[Excerpt provided]
Budget Resources and Tips

Simplified budget "equation"

Estimating some expenditures

Personnel

Materials

Other

Estimating revenue

County payments

System (state aid) payments

Federal

Funds carried forward

Statutes related to budgets

Types of budgets

Line item budget

Program budget

Tips to help you get the local funds you request

Budget format

Percentages

Levy limits

Documentation

Statistics

Break it down

Testimonials / Anecdotes

Presentation

After the budget appropriation is approved

Budget calendar

Resources

 

Simplified budget "equation"

At its simplest level, to calculate the amount to request from your municipality (C):

  • Estimate your expenditures for the coming year. (A)
  • Estimate revenues you will receive from other sources.  (B)
  • A - B = C


However,this can be an oversimplification.  If you don't get all that you estimate from other sources, you will still need enough to operate.  Providing this "cushion" is the responsibility of the municipality which established the library. 


Similarly, if you get more than you expect, or a healthy increase, from another source (for example, your county), that doesn't relieve the municipality of their responsibility—rather, it should be an opportunity for the library to pursue new initiatives, or to make up for past budget shortfalls.

 

Estimating Expenditures

Personnel

 

Materials

  • Books:  Bowker Annual (in Madison Public Library Reference Collection—new edition typically available in July)
  • Periodicals:  Library Journal (every April)
  • Media:
    • Check with your vendors
    • Review prices in stores and online
  • Electronic resources:  You receive information about your costs for databases in the fall of each year
  • Other
     

Others

  • Check with your vendors
  • LINKcat [password required] (see most recent Budget Shares document)
  • Delivery
  • Library Online
  • Continuing education, conferences
  • Other

 

Estimating Revenue

County payments.  Wisconsin Statutes 43.12 requires counties (that don't maintain a consolidated county library) to reimburse libraries in the county, and adjacent counties, for serving residents that aren't residents of a municipality that maintains a public library. 

Formula (all figures come from your most recent annual report):

  • Your total operating expenditures.  (A)
  • Any federal funds spent on operating expenditures.  (B)
  • Your total circulation.  (C)
  • Your circulation to county residents who live in municipalities that don't maintain a public library.  (D)
  • ((A-B) / C) x D x 70% = Minimum amount county owes your library
     

System (state aid) payments.    Most member libraries receive a small amount of system funds for Summer Library Program (SLP) activities.
 

Federal.   You may receive some LSTA funds through an SCLS grant, or if you applied for and were awarded one on your own. 
 

Funds carried forward.    It is the opinion of DLTCL that the exclusive control of the library board includes the authority to carry forward unexpended funds from one year to the next. 

 

 

Statutes related to municipal library budgets

Exemption from county tax.  The municipality must appropriate at least enough to exempt from the library portion of the county tax, or its residents will be "double taxed" (by both the municipality and the county) for library services.  Wis. Stat. 43.64

Board's exclusive control .  The library board, not the municipality, has exclusive control of the money appropriated for the library fund.  Wis. Stat. 43.58(1)

(A third statute, commonly called "Maintenance of Effort," was eliminated in the 2011-2013 Wisconsin State Budget.  Your municipality is no longer required to appropriate for your operating budget at least the average of their operating appropriation for the previous 3 years.)

[Records from a data source]
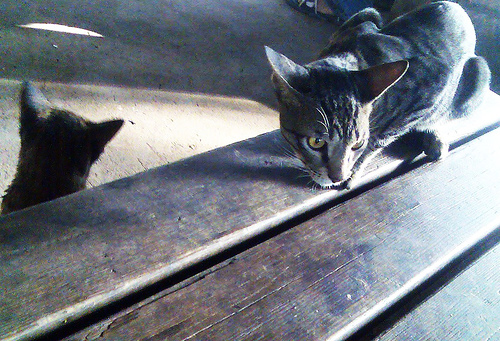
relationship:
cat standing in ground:
[16, 85, 138, 224] [27, 98, 499, 332]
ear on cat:
[356, 60, 411, 104] [257, 2, 492, 189]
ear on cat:
[262, 44, 309, 106] [257, 2, 492, 189]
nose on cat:
[323, 146, 350, 187] [267, 5, 499, 194]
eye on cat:
[306, 136, 325, 150] [267, 5, 499, 194]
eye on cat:
[347, 140, 364, 152] [267, 5, 499, 194]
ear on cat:
[262, 44, 309, 106] [267, 5, 499, 194]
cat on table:
[267, 5, 499, 194] [1, 89, 498, 339]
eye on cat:
[350, 134, 366, 151] [267, 5, 499, 194]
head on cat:
[267, 40, 410, 189] [267, 5, 499, 194]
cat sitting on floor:
[0, 81, 126, 218] [0, 0, 499, 214]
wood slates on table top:
[0, 83, 499, 337] [2, 87, 497, 339]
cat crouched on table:
[262, 0, 490, 191] [1, 89, 498, 339]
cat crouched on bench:
[267, 5, 499, 194] [5, 68, 498, 335]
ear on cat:
[364, 53, 415, 114] [257, 2, 492, 189]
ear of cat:
[17, 80, 55, 133] [0, 81, 126, 218]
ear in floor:
[17, 80, 55, 133] [2, 0, 498, 214]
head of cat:
[243, 36, 428, 200] [257, 2, 492, 189]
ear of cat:
[355, 60, 410, 107] [255, 32, 474, 211]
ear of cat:
[262, 44, 309, 106] [257, 2, 492, 189]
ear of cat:
[91, 116, 123, 151] [0, 81, 126, 218]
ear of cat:
[10, 82, 79, 134] [15, 75, 120, 235]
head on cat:
[15, 80, 124, 167] [257, 2, 492, 189]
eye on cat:
[308, 135, 325, 150] [257, 2, 492, 189]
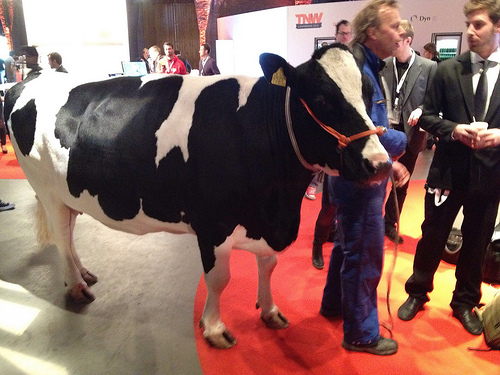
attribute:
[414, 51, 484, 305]
suit — black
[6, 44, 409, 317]
cow — black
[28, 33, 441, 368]
large cow — black and white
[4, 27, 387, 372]
cow is white — black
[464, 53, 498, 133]
neck tie — black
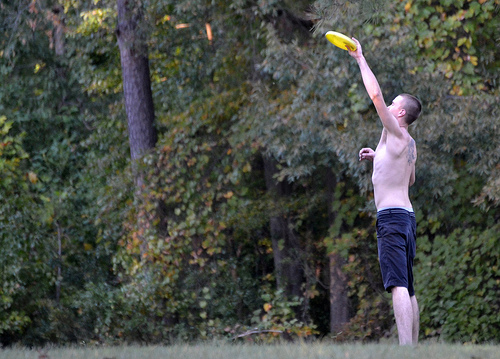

[Work to complete]
A. Switch "municipality" to "city" and write out the library budget guide from "Board's exclusive control" to "Wis. Stat. 43.58(1)".
B. Please list every Wisconsin statute number cited in the library budget guide.
C. Carry on the library budget guide from the point where it stops.
The records above come from a separate source and have no connection to the library budget guide.

[Answers by item number]
A.
Board's exclusive control .  The library board, not the city, has exclusive control of the money appropriated for the library fund.  Wis. Stat. 43.58(1)

B. 43.12, 43.64, 43.58(1)

C.
Two types of budgets (there are others)
 

Line item budget

  • Commonly used, and may be the format your municipality requires.
  • Contains categories ("lines") of expenditures, for example:
    • Personnel
    • Materials
    • Equipment
    • Etc. 
    • Each may be broken down further
  • Sample (in Word)
     

Program budget

  • Organized around programmatic areas, for example:
    • Administration
    • Youth services
    • Circulation
    • Reference
    • Technical Services
    • Public Programs
    • Etc.
  • May be sub-arranged in line item style
  • Divide salaries, supplies, equipment, contracts, etc. up, and put under each program area.
  • Allows you to see how much is spent on each area. 
  • Not easy to do, but powerful
  • If your municipality requires a line-item budget, you can back it up with program budget.  When a line in your line item budget is challenged (for example, telecommunication) you can show your program budget and ask "from which program do you suggest telecommunication be removed?"
  • Sample (in Excel)

 

Tips to help you get the local funds you request

Budget format .  Use the format and guidelines your municipality requires, but back them up with documented information about what you really need.
 

Percentages .  Municipal officials will often talk about percentages.  It is wise to try to deflect this, by explaining that 2% of the library's budget, for example, is very different from 2% of the budget for streets. 

Levy limits For 2012 budgets, municipalities are under a tax levy limit of 0%, or the percentage of net new construction, whichever is greater, OR they may exceed these limits if approved by referendum.   (Net New Construction figures typically become available in August.) During these years, local governments can also calculate their limit based on the prior year’s allowable, as opposed to actual, tax levy.   You may find the Department of Revenue's FAQ on Levy Limits and the League of Wisconsin Muncipalities' Explanation and Strategies page helpful. 
 

Documentation.  It helps to back up the amounts in your budget request with a carefully chosen blend of statistics and anecdotes. 
 

  • Statistics.   Numbers show that your library is being used, and can point out funding inequities.  Your most recent annual report is a good source for statistics, but you can also keep additional statistics.  For your budget proposal, choose statistics that illustrate the need you describe.  For example (in Word) , show that circulation has dramatically increased, while local funding has remained flat. 
 
  • "Break it Down."  It can be hard for any of us to grasp what is meant by huge dollar amounts.  A $20,000 increase in the municipal appropriation for a small municipal library may sound like a lot to some people.  But by dividing the increase by the municipal population, you can say something like, "The increase translates to less than $14 per capita, or less than 3¢ per day.  What else can you buy for 3 cents?  Isn't it worth it a small price to pay for an investment in the future for our children?"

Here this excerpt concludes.